At 04:25 PM 10/8/2006, Tom Adams wrote:

>I am trying to better understand climate impact prediction.


You might want to take a look at the US National Assessment
of the Potential Consequences of Climate Variability and
Change.  The following commentary contains a link to this report:

http://www.climatesciencewatch.org/index.php/csw/details/vanishing-na-part1/



The "Vanishing" National Climate Change Assessment, Part 1: The Administration

Posted on Sunday, October 08, 2006

An October 3 story in Greenwire on the continuing controversy over 
the administration's actions to bury the first National Assessment of 
the Potential Consequences of Climate Variability and Change quotes 
Myron Ebell of the Competitive Enterprise Institute as saying: "To 
the extent that it has vanished, we have succeeded." Here we clarify 
a few points about the actions of the administration to make the 
National Assessment "vanish".

See our 
<http://www.climatesciencewatch.org/index.php/csw/details/greenwire-national-assessment/>October
 
4 post for an annotated version of some key parts of the October 3 
Greenwire article, "Finger-pointing persists over White House's 
handling of 2000 report." The Greenwire story left a few points 
calling for clarification and further explanation.  In this post we 
will comment on the actions of Bush administration political 
officials in burying the National Assessment.  In a companion post we 
will comment on the role in this affair of the Competitive Enterprise 
Institute, acting on behalf of the global warming denial machine.

The context, briefly:

The <http://www.usgcrp.gov/usgcrp/nacc/default.htm>National 
Assessment of the Potential Consequences of Climate Variability and 
Change was developed in the 1998-2000 timeframe by a distinguished 
synthesis team made up of leading scientists and other experts, as 
well as hundreds of other scientists and experts who produced a large 
set of regional and sectoral reports, drawing on comunication with 
stakeholders and policymakers around the country.
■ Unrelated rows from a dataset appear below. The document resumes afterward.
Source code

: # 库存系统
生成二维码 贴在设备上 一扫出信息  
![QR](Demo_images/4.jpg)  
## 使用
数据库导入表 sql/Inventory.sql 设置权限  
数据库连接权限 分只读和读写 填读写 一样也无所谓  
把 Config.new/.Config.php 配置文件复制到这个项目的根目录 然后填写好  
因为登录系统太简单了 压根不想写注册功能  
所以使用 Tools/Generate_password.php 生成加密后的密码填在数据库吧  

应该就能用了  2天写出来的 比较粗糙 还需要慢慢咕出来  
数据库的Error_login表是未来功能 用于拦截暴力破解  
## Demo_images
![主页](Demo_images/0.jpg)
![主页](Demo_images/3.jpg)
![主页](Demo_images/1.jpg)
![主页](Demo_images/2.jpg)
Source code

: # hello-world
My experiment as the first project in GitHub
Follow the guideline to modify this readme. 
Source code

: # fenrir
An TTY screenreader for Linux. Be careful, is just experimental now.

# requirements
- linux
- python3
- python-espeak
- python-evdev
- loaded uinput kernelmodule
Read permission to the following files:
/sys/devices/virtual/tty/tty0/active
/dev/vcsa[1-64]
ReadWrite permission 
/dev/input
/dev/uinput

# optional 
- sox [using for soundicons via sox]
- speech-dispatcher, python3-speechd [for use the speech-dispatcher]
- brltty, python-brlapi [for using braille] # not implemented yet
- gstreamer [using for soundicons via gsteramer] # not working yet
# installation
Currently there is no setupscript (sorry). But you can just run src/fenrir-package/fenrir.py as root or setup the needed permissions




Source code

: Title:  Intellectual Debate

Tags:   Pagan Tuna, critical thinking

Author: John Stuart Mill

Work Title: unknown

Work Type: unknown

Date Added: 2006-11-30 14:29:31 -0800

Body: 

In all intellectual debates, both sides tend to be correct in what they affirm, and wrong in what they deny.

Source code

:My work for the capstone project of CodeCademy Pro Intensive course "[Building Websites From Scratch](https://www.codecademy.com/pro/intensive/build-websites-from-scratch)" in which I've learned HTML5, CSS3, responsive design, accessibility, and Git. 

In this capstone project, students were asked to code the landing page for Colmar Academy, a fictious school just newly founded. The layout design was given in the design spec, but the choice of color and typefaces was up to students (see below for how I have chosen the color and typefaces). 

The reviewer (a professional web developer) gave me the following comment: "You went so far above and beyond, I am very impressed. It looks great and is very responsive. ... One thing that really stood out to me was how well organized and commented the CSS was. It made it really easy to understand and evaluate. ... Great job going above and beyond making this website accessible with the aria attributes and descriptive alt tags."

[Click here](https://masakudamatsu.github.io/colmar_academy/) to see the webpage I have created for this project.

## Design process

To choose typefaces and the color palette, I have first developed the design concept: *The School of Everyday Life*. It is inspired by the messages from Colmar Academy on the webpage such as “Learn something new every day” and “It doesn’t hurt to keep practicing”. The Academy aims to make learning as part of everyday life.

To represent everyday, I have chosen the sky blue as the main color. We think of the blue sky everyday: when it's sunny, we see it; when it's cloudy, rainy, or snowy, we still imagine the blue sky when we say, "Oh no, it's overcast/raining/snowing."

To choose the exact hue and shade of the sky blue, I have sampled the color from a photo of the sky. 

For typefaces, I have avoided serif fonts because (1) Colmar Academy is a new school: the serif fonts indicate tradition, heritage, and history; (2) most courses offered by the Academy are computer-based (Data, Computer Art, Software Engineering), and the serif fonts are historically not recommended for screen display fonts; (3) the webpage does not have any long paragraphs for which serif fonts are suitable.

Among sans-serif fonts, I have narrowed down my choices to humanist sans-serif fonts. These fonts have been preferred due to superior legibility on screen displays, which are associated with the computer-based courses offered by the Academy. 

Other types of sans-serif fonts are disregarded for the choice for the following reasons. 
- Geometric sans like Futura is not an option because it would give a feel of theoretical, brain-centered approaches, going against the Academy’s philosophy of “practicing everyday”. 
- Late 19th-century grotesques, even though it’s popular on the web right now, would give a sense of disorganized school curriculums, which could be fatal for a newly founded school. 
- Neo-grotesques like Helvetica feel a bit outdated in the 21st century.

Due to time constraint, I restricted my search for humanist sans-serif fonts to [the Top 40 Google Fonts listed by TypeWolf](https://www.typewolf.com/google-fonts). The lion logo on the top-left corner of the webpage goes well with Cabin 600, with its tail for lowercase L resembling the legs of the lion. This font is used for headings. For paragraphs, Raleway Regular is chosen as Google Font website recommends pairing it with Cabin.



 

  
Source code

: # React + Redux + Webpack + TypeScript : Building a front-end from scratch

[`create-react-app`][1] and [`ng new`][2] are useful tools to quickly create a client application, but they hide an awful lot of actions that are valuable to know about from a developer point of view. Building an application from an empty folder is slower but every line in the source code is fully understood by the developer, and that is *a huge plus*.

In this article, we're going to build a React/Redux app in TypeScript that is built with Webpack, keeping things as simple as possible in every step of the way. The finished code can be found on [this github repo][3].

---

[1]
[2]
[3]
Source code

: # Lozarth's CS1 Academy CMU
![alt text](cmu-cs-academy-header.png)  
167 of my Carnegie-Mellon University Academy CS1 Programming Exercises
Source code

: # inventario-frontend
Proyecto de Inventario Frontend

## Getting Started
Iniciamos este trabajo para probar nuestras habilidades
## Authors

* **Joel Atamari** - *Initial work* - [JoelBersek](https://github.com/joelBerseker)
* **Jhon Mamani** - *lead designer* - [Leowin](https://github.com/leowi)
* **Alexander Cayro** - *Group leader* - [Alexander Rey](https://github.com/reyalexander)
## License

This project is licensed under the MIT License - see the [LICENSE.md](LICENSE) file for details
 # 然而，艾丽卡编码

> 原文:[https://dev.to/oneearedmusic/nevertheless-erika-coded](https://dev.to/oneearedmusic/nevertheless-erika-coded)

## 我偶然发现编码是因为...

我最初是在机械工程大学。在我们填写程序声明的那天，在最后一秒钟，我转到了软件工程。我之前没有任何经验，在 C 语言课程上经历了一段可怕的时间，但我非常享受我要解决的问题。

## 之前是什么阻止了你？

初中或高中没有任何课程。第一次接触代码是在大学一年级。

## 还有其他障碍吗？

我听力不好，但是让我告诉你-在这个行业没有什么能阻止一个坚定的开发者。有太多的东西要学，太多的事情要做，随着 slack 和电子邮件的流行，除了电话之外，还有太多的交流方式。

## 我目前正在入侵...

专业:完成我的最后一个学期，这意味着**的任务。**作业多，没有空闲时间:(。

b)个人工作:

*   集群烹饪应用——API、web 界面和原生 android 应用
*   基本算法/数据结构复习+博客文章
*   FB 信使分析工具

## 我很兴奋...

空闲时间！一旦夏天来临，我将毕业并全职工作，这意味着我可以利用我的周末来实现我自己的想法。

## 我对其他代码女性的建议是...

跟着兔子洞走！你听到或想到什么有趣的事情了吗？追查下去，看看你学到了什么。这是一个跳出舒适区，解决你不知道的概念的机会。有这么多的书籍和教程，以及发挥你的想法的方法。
The National 
Assessment, supported by the federal government but scientifically 
independent, remains the most comprehensive and authoritative 
scientifically based assessment to date of the potential consequences 
of climate change for the United States. The reports looked at 
projected climate change resulting from human activities and 
identified a range of likely adverse societal and environmental consequences.